Put Your Right Foot Forward

Thinking about running? Here's how to get started.

You see fit, trim people running on the treadmills or in the park. They're barely huffing and puffing as they speed past you. What if someday you could be that healthy? Right now you can't run a single city block before having to stop, but you have to start somewhere to get in running shape.

Running for exercise is a great way to torch calories and stay in shape. It may look easy, but it's quite the opposite. Not to mention it's tough on your joints. Without being careful, you can quickly burn out or injure yourself. In order to become successful at running there are a few things you should know before jumping in.
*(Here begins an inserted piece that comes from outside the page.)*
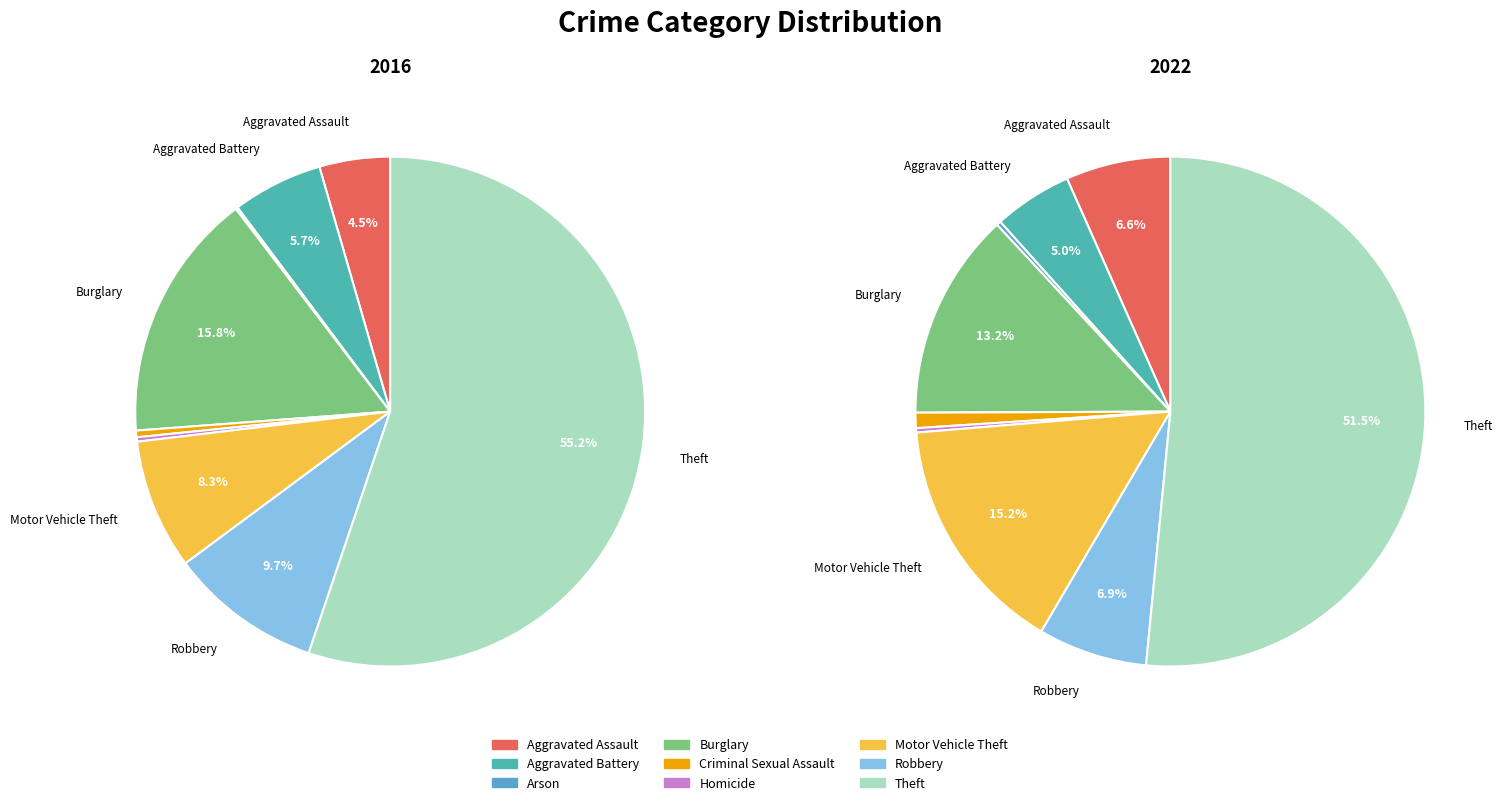

Does any single category account for the majority?

Yes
Remember the feeling you get from a good run is far better than the feeling you get from sitting around wishing you were running. - Sarah Condor

A Slow Start

Going from couch potato to running a 5K overnight is a bad idea. You may have good intentions, but it won't bode well for you. Running is a sport that takes weeks or months to break into. The key is to start slowly. By slowly, think walking. This is especially helpful if you're completely out of shape. Walking will help build endurance, increase aerobic capacity, and strengthen your leg muscles. At this stage you're still learning to make exercise part of your daily routine.

Week one, go for a 30-minute walk every day. Week two, walk every day but pick up the pace to a level that causes you to feel winded but still allows you to carry on a conversation. Continue walking on week three, but speed walk. You should walk fast enough to break a sweat and have trouble talking while walking.
During these first three weeks, plan to incorporate upper-body strength-training twice a week. Having a strong core will allow you to keep proper form while running and reduce fatigue.

Pick Up the Pace

It's finally time to add in some running, as week four will transition to a 10-week run/walk program. In the beginning, plan to run/walk three days a week, resting on the other days. By the end of 10 weeks you can work your way up to four or five days a week.

Start your workout with a moderate-paced five-minute walk to warm up your muscles and joints. Then for the remainder of your 30-minute workout session, alternate between walking and running at a slow, easy pace. Each week you'll gradually walk less and run more until you find you're able to run the entire workout. End each workout with a 5 to 10-minute cool-down period and stretching.

Get the Equipment

Running is one sport that doesn't require much training or equipment. All you need is a quality pair of shoes and water to stay hydrated. The best place to buy shoes is at a specialty running or athletic store, where a trained associate can recommend the best shoe based on your foot's measurements and the way your foot lands on the ground. It may seem excessive to have someone help you pick a running shoe, but your shoes can make or break your running career. Without good support, injury is likely.

While not required, comfortable workout clothes, a sports watch, and a heart-rate monitor are all pluses when it comes to running.

Proper Form

Running may come naturally, but there's good form and bad. The earlier you learn proper form, the more successful you'll be at it. As you run, keep your head up, your back straight, and your eyes looking ahead. Relax your shoulders. If you need to, shake our your arms to keep your shoulders from tensing up. Swing your arms forward and back, not from side to side, with your elbows bent at 90 degrees and your hands in a loose fist. Your heel should land on the ground first and you should push off the ground with the ball of your foot.